В этом чередовании рассказов, настроений и сцен — великолепно сработавший принцип контраста, который сделал прекрасное и живое еще ярче, а темное и мертвое еще мрачнее. Автор, не доводя ничего до патетичности, крайней и противоестественной восторженности или такого же крайнего ужаса, все же достиг высокого уровня выразительности. «Грех» действительно с полным правом может называться романом в рассказах — по единому герою, по композиции эпизодов, по движению сюжета. Здесь мы видим героя и в детстве, можем составить какое-то представление о том, каким он был тогда и что на него повлияло, и в ранней юности, и уже более зрелым человеком. И потому не могу согласиться, что эта книга — просто сборник рассказов, в который до кучи (или для объема) помещен еще и блок стихов. Здесь эти рассказы и стихи подчеркивают и вскрывают друг друга, и потому они — логичное и органичное единое целое. Только все компоненты вместе окончательно формируют ту картину, которую автор хотел создать.

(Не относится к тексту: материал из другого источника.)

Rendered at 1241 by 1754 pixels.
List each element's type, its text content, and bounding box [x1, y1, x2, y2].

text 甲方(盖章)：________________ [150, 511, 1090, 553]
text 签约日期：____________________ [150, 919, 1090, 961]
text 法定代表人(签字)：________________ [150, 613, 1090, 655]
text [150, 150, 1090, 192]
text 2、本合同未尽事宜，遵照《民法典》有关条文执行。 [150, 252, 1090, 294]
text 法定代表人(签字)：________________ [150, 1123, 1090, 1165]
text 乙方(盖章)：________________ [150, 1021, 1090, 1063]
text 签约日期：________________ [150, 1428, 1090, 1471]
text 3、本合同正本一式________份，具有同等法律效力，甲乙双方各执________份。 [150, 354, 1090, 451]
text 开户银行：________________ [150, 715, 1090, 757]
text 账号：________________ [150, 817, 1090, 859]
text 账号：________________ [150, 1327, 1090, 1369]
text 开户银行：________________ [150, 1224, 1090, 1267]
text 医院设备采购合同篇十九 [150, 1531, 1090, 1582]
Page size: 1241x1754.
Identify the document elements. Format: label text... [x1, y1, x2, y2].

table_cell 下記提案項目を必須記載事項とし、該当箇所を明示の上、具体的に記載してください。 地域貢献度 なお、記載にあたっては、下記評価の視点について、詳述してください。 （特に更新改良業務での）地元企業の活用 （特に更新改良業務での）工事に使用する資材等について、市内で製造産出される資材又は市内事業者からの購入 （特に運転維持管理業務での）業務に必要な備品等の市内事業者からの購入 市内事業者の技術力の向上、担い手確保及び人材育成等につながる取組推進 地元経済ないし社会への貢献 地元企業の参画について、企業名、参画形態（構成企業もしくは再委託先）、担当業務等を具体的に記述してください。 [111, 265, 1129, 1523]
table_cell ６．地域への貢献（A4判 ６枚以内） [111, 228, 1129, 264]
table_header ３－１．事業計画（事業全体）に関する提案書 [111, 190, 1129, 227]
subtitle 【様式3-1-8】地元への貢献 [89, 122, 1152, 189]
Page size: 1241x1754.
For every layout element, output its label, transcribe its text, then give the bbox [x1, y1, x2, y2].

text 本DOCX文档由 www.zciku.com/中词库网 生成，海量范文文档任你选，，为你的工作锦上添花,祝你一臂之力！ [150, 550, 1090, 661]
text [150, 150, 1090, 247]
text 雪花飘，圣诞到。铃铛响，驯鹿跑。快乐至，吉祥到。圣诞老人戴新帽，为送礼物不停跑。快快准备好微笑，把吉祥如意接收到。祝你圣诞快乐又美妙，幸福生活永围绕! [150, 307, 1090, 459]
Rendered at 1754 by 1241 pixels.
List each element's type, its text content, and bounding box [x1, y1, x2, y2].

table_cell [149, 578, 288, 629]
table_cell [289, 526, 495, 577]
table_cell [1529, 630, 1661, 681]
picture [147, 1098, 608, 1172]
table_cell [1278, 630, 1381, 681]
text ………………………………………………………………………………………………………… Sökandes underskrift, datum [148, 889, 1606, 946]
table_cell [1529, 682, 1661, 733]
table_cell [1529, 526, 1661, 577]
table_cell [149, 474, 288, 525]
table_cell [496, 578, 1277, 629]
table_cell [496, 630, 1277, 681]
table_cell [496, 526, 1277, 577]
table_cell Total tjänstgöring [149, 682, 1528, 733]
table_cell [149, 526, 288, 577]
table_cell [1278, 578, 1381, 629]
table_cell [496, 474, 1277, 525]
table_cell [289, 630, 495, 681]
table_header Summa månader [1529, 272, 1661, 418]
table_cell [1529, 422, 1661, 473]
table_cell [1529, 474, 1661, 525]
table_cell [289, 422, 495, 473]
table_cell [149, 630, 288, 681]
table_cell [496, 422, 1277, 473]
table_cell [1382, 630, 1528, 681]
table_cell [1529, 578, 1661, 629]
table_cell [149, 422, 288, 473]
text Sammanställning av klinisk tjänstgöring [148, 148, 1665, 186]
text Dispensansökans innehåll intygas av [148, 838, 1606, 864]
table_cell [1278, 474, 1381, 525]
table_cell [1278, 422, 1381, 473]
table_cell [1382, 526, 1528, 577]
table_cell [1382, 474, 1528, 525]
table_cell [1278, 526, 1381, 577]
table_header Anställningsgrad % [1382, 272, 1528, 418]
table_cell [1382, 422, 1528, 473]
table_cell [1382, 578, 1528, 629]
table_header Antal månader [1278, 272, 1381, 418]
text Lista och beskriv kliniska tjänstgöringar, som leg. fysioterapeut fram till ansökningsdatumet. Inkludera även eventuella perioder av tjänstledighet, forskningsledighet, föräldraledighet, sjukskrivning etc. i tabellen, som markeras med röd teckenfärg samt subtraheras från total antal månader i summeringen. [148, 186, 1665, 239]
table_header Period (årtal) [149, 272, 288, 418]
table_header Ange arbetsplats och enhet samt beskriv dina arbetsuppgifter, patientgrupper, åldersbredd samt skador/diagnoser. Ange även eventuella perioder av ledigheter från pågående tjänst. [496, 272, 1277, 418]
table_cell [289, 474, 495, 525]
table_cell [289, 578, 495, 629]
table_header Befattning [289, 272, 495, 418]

Сцены физической радости (контакта с животным, с ребенком, с любимой женщиной) и дискомфорта (удар кулаком, вырубивший героя, грязь, оставшаяся на руках после разборки с позером в ночном клубе) совпадают с душевным состоянием героя, обозначают его без специальных авторских пояснений типа «на душе у него было паршиво». И также эти сцены перемежаются между собой, опять заставляя срабатывать принцип контрастности — уже в качестве характеристики внутреннего состояния героя. В этой жизнеутверждающей книге достаточно боли, чтобы заметить, что автор действительно откровенен с читателем, а не пытается впаривать фальшивые картинки счастья в надежде, что это будет пользоваться спросом.
Герой книги очень ясно, можно сказать, предельно ощущает радость бытия. Он умеет радоваться простым вещам, он умеет ценить светлые моменты, на которые многие просто не обратили бы внимания, он радуется купленной на последние деньги бутылке вина, внезапному полтиннику на мороженное, умиляется капающим ему на грудь слюням маленького сына. И сначала читателю может показаться, что перед ним такой незамысловатый чудак, который толи наивен, толи примитивен, и не замечает, какой ворох проблем окружает современного человека, подавляя его и исключая саму возможность таких незамысловатых, почти детских радостей. Но потом оказывается, что это радостное вкушение жизни, эта распахнутость навстречу миру — другая сторона мыслей о смерти, что это сродни попытке приговоренного надышаться досыта перед смертной казнью. Именно тогда по-настоящему ценишь что-то, когда чувствуешь, что вот-вот можешь это потерять — вот что выкристаллизовывается при чтении этой книги.
Вот это соотношение того, что «жить легко», и подстерегающего гнетущего интуитивного ощущения близости смерти — одна из главных струн повествования. Ведь герой чувствует, что обречен, что ему не удастся долго балансировать на грани, но вместо ужаса перед приближающейся катастрофой он ощущает пьянящее счастье наслаждения последними мгновениями, замирает в восторге от сиюминутного «аз есмь», не зная о том, сколько еще это продлится и продлится ли, но это не отравляет его радости. И потому жизнь полна до краев, как бы она ни была коротка. А если бы он застыл неподвижно, желая сберечь себя, она была бы пуста, как бы ни была длинна. Вряд ли можно сказать, что выбор в таких условиях для героя не труден, но, исходя из всех вскрытых перед читателем характеристик, можно предположить, что он все-таки предопределен.